Copy the text that goes with each of the records below, keeping every line as it appears, and leave the pictures out of your answer.

○ ○ ○ ○

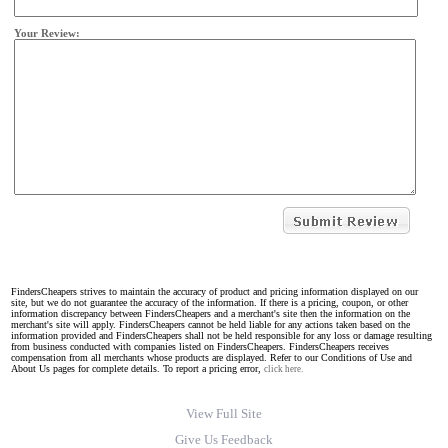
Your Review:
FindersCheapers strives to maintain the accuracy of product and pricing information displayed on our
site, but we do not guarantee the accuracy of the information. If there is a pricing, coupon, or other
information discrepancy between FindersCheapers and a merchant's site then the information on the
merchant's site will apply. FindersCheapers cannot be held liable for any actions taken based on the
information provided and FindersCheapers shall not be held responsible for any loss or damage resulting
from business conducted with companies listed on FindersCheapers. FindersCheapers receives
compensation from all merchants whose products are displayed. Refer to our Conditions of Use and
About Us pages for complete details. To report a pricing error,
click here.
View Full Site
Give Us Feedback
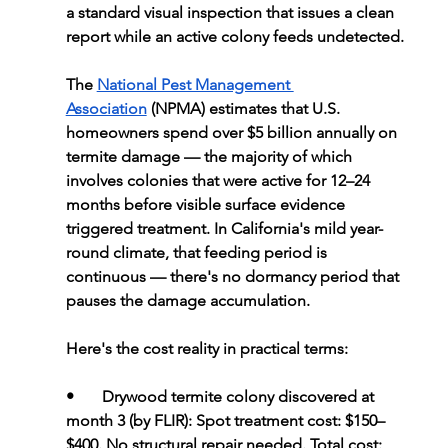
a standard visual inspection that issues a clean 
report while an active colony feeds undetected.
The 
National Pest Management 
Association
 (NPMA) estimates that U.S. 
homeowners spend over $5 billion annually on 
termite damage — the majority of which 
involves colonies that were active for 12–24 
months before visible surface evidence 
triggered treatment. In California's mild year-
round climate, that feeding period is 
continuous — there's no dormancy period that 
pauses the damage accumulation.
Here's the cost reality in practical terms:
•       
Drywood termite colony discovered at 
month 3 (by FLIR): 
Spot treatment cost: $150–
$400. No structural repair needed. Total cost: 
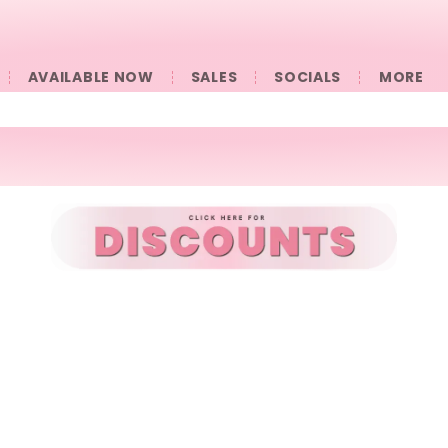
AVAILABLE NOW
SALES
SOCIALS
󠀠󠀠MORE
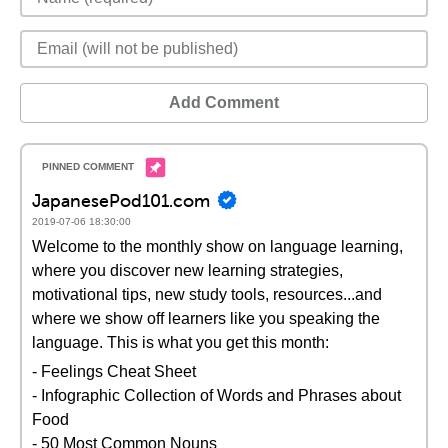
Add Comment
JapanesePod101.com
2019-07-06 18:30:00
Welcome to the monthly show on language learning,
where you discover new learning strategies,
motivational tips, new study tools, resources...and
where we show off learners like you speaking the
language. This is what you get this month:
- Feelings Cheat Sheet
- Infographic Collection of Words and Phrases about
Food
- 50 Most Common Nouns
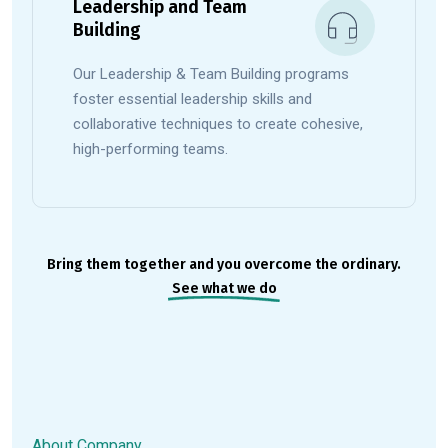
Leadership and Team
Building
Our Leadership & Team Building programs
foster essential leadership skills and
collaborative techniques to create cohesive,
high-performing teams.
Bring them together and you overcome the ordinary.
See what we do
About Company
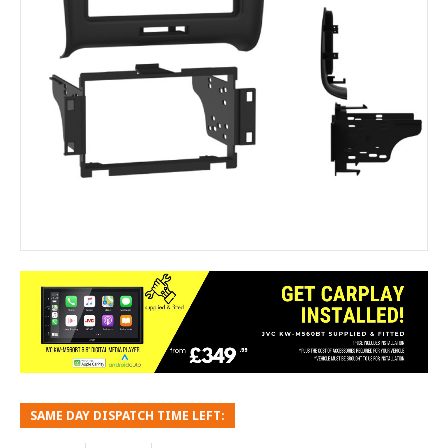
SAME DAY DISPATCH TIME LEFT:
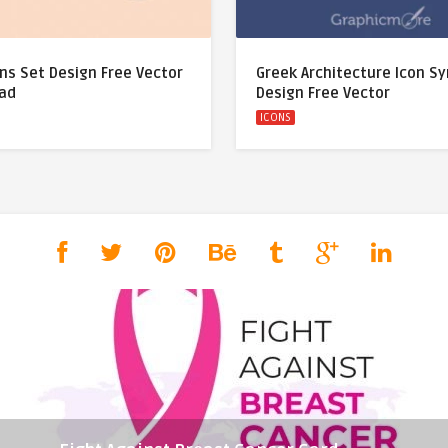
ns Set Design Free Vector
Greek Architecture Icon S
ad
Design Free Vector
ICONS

○ ○ ○ ○

• [THE ANSWER]:
Your Review:
FindersCheapers strives to maintain the accuracy of product and pricing information displayed on our
site, but we do not guarantee the accuracy of the information. If there is a pricing, coupon, or other
information discrepancy between FindersCheapers and a merchant's site then the information on the
merchant's site will apply. FindersCheapers cannot be held liable for any actions taken based on the
information provided and FindersCheapers shall not be held responsible for any loss or damage resulting
from business conducted with companies listed on FindersCheapers. FindersCheapers receives
compensation from all merchants whose products are displayed. Refer to our Conditions of Use and
About Us pages for complete details. To report a pricing error,
click here.
View Full Site
Give Us Feedback
a standard visual inspection that issues a clean 
report while an active colony feeds undetected.
The 
National Pest Management 
Association
 (NPMA) estimates that U.S. 
homeowners spend over $5 billion annually on 
termite damage — the majority of which 
involves colonies that were active for 12–24 
months before visible surface evidence 
triggered treatment. In California's mild year-
round climate, that feeding period is 
continuous — there's no dormancy period that 
pauses the damage accumulation.
Here's the cost reality in practical terms:
•       
Drywood termite colony discovered at 
month 3 (by FLIR): 
Spot treatment cost: $150–
$400. No structural repair needed. Total cost: 
AVAILABLE NOW
SALES
SOCIALS
󠀠󠀠MORE
Add Comment
JapanesePod101.com
2019-07-06 18:30:00
Welcome to the monthly show on language learning,
where you discover new learning strategies,
motivational tips, new study tools, resources...and
where we show off learners like you speaking the
language. This is what you get this month:
- Feelings Cheat Sheet
- Infographic Collection of Words and Phrases about
Food
- 50 Most Common Nouns
Leadership and Team
Building
Our Leadership & Team Building programs
foster essential leadership skills and
collaborative techniques to create cohesive,
high-performing teams.
Bring them together and you overcome the ordinary.
See what we do
About Company
SAME DAY DISPATCH TIME LEFT:
ns Set Design Free Vector
Greek Architecture Icon S
ad
Design Free Vector
ICONS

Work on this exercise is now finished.